So, anyway to wrap up this far to long post... for your best interest I suggest you listen a little and take some of these terms more seriously. Take a look at the requirements to just apply to become a certified rigger. It's not easy. Do some research on what pro ME's do. We have a few around here (like Derek) who would be glad to help you in that area. Most of all don't ever assume you know everything. The correct answer is always, "I have an idea of how to do that but how would you like me to do it?" Like I said, I barely know you... but there are warning signs there that make some of us uncomfortable. We like to teach around here. We like to encourage professionalism. We like to do more than just tell you how, we like to help you develop your skills to do it on your own in the big show for real. Please don't feel insulted or talked down to by this. We want you to stick around CB. We want you to have fun. We want you to have an amazing career so we can say, "I remember when..." But Along with that comes mentoring and a little uncomfortable prodding to keep you safe and help you become a person we would all be excited to hire. 

Later!


----------



## HighWattageKid92 (Jul 31, 2008)

Ill get rid of my signature Gafftaper. Hughsie89 YOU are very smart with the idea of knowing the people you work with and I have already met 3 people this year who say once im 16 (can drive) they want me to freelance with them. And your words are words of wisdom. In my other post I said I can rigg but I am not a "legal" rigger.


Thanks Guys.


----------



## HighWattageKid92 (Jul 31, 2008)

Thats what I was gonna say Gaffer! As far as me being an M.E. for my age what I do within my age range and work makes me an M.E. but if you were to put me next to you then I would go with apprentice if that helps explain things at all?


----------



## Hughesie (Jul 31, 2008)

On the Topic of rigging i only have one thing to say, don't do anything stupid and don't put others in situations you would trust yourself in 

Because watching your buddy plunge to their death really puts a damper on your day.


----------



## HighWattageKid92 (Jul 31, 2008)

Hughsie89 while you dont know me and I dont know you let me put it this way. I am also a pilot in training (my main passion is flight) and Safety is taught to be the absolute main goal. I take the same responsibility to work every single day.


----------



## Hughesie (Jul 31, 2008)

HighWattageKid92 said:


> Hughsie89 while you dont know me and I dont know you let me put it this way. I am also a pilot in training (my main passion is flight) and Safety is taught to be the absolute main goal. I take the same responsibility to work every single day.


 
I work on this principle personally

"If i would feel comfortable in that position then i will do it."

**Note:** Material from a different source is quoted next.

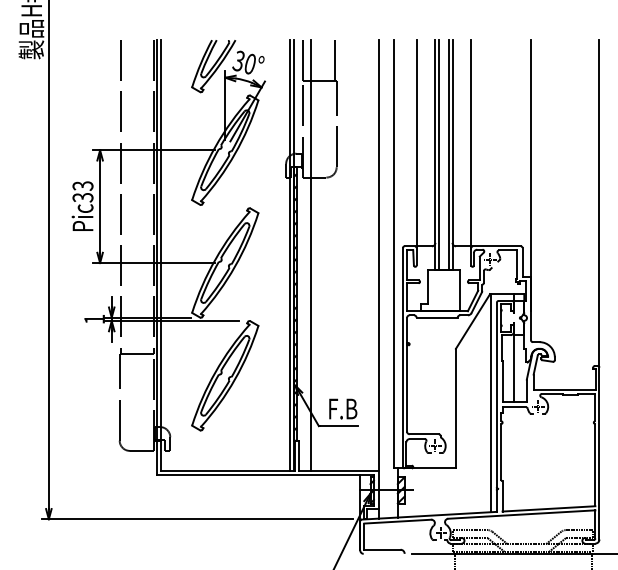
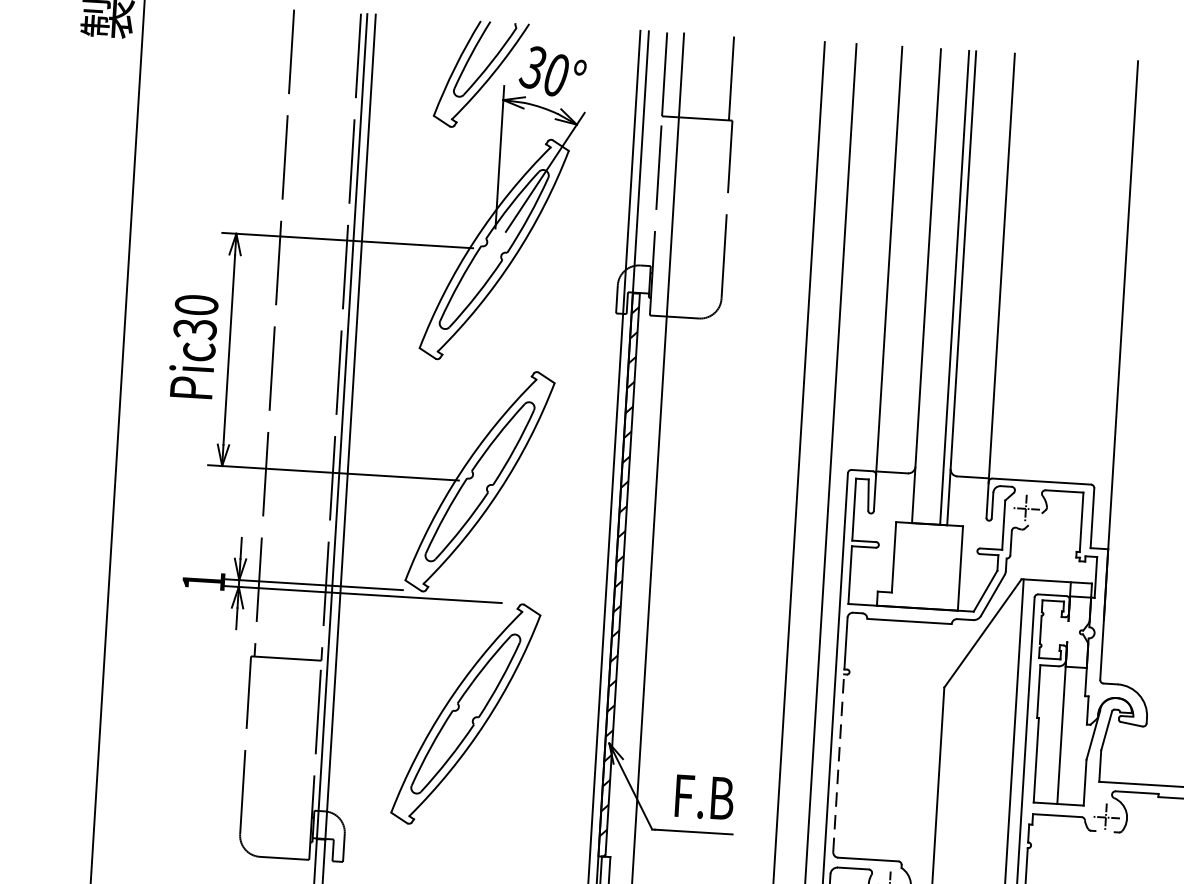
line: (438, 155) -> (932, 287), removed
text: (82, 185) -> (195, 304), Pic33 -> Pic30
line: (407, 388) -> (839, 763), solid -> dashed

But i stay away from rigging because i know nothing, anything but rigging scaff clamps to truss or pipe and i don't touch it.

Counterweight fly systems are a different story.

_Also that was in no way a personal attack on you HighWattageKid_ i just decided to put it bluntly instead of side stepping the issue


----------



## HighWattageKid92 (Jul 31, 2008)

I understand you and i didnt meanto sound rude if I did. I stay away from Large riggings if I made it sound like I work on riggings 60 ffet in the air sorry LOL. I mostly deal with trusses and such. But yes as much as it is a personal thing for you it is for me and funny enough I have the same feelings as you. If I cant reach or would do it. Then im not going to force it or have some one else do it.


----------



## Serendipity (Aug 6, 2008)

gafftaper said:


> You can download your chocolate chip cookie and glass of 2% milk here.



**** it! I so fell for that.
Gafftaper rocks.


----------